Page text
*** Block opens ***

[llvm] [PPC] Set minimum of largest number of comparisons to use bit test for switch lowering (PR #155910)
Shimin Cui via llvm-commits
llvm-commits at lists.llvm.org
Thu Aug 28 13:08:00 PDT 2025
https://github.com/scui-ibm updated https://github.com/llvm/llvm-project/pull/155910
>From fe22a19f07cf38e43764fc44bcdbb799bb3909cc Mon Sep 17 00:00:00 2001
From: Shimin Cui <scui at xlperflep9.rtp.raleigh.ibm.com>
Date: Thu, 28 Aug 2025 19:40:29 +0000
Subject: [PATCH] [PPC] Set minimum of largest number of comparisons to use bit
test for switch
---
llvm/include/llvm/CodeGen/BasicTTIImpl.h | 11 +-
llvm/include/llvm/CodeGen/TargetLowering.h | 27 ++-
llvm/lib/CodeGen/SwitchLoweringUtils.cpp | 21 ++-
llvm/lib/CodeGen/TargetLoweringBase.cpp | 14 ++
llvm/lib/Target/PowerPC/PPCISelLowering.cpp | 8 +
llvm/test/CodeGen/PowerPC/bittest.ll | 193 ++++++++++++++++++++
6 files changed, 256 insertions(+), 18 deletions(-)
create mode 100644 llvm/test/CodeGen/PowerPC/bittest.ll
diff --git a/llvm/include/llvm/CodeGen/BasicTTIImpl.h b/llvm/include/llvm/CodeGen/BasicTTIImpl.h
index 0a10b51f97c63..efd7580e10033 100644
--- a/llvm/include/llvm/CodeGen/BasicTTIImpl.h
+++ b/llvm/include/llvm/CodeGen/BasicTTIImpl.h
@@ -594,12 +594,13 @@ class BasicTTIImplBase : public TargetTransformInfoImplCRTPBase<T> {
// Check if suitable for a bit test
if (N <= DL.getIndexSizeInBits(0u)) {
- SmallPtrSet<const BasicBlock *, 4> Dests;
- for (auto I : SI.cases())

*** Block closes ***

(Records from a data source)
*** Block opens ***

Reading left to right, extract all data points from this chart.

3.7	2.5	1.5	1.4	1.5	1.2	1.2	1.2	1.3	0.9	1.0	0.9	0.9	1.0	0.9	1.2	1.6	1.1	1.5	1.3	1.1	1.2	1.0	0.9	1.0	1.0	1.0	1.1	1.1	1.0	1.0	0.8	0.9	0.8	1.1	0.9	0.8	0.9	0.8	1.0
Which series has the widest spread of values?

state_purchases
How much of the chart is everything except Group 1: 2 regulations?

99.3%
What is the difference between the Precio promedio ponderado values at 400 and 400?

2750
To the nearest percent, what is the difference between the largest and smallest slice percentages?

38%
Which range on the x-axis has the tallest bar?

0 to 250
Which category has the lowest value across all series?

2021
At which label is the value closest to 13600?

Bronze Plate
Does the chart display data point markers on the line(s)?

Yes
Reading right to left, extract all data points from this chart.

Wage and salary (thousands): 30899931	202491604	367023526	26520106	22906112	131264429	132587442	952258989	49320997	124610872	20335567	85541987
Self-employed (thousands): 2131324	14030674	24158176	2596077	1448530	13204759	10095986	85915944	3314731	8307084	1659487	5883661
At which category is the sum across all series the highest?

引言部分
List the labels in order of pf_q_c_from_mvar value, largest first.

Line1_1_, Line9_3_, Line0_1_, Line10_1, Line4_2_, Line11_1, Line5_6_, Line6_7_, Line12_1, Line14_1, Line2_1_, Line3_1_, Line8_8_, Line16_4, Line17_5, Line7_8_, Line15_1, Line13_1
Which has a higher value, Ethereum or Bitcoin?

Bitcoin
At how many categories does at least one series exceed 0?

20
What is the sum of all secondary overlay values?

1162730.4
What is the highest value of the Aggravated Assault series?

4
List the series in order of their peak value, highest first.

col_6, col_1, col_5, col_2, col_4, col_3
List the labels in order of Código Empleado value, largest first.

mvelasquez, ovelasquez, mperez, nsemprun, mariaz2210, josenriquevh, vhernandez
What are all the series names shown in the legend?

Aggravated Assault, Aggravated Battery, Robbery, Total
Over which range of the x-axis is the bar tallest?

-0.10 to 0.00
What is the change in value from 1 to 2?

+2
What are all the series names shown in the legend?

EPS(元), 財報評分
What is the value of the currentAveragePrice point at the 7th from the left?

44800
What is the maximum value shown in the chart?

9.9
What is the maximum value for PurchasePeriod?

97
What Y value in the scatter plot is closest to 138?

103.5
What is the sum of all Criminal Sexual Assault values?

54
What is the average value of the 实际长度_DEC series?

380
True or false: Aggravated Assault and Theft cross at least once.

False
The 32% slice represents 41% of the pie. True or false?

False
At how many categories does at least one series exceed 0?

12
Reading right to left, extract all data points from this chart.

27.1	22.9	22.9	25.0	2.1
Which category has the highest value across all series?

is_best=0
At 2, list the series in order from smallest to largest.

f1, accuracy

*** Block closes ***

Activities
- A) Answer these questions about the switch-lowering patch text, one answer per line:
(i) What is the pull request number?
(ii) According to the change summary, how many files were changed, and how many insertions and deletions were made?
(iii) What time and date does the "Date:" header give?
- B) Pick up the switch-lowering patch text after its final line and write what comes next.

Numbered responses
- A)
(i) 155910
(ii) 6 files changed, with 256 insertions and 18 deletions.
(iii) Thu, 28 Aug 2025 19:40:29 +0000

- B)
- Dests.insert(I.getCaseSuccessor());
+ DenseMap<const BasicBlock *, unsigned int> DestMap;
+ for (auto I : SI.cases()) {
+ const BasicBlock *BB = I.getCaseSuccessor();
+ DestMap[BB] = DestMap.count(BB) ? (DestMap.count(BB) + 1) : 1;
+ }
- if (TLI->isSuitableForBitTests(Dests.size(), N, MinCaseVal, MaxCaseVal,
- DL))
+ if (TLI->isSuitableForBitTests(DestMap, MinCaseVal, MaxCaseVal, DL))
return 1;
}
diff --git a/llvm/include/llvm/CodeGen/TargetLowering.h b/llvm/include/llvm/CodeGen/TargetLowering.h
index 438b6ff55c85f..4c94ed34123c7 100644
--- a/llvm/include/llvm/CodeGen/TargetLowering.h
+++ b/llvm/include/llvm/CodeGen/TargetLowering.h
@@ -1441,9 +1441,10 @@ class LLVM_ABI TargetLoweringBase {
/// \p High as its lowest and highest case values, and expects \p NumCmps
/// case value comparisons. Check if the number of destinations, comparison
/// metric, and range are all suitable.
- bool isSuitableForBitTests(unsigned NumDests, unsigned NumCmps,
- const APInt &Low, const APInt &High,
- const DataLayout &DL) const {
+ bool
+ isSuitableForBitTests(DenseMap<const BasicBlock *, unsigned int> DestCmps,
+ const APInt &Low, const APInt &High,
+ const DataLayout &DL) const {
// FIXME: I don't think NumCmps is the correct metric: a single case and a
// range of cases both require only one branch to lower. Just looking at the
// number of clusters and destinations should be enough to decide whether to
@@ -1454,6 +1455,20 @@ class LLVM_ABI TargetLoweringBase {
if (!rangeFitsInWord(Low, High, DL))
return false;
+ unsigned NumDests = DestCmps.size();
+ unsigned NumCmps = 0;
+ unsigned int MaxBitTestEntry = 0;
+ for (auto &DestCmp : DestCmps) {
+ NumCmps += DestCmp.second;
+ if (DestCmp.second > MaxBitTestEntry)
+ MaxBitTestEntry = DestCmp.second;
+ }
+
+ // Comparisons might be cheaper for small number of comparisons, which can
+ // be Arch Target specific.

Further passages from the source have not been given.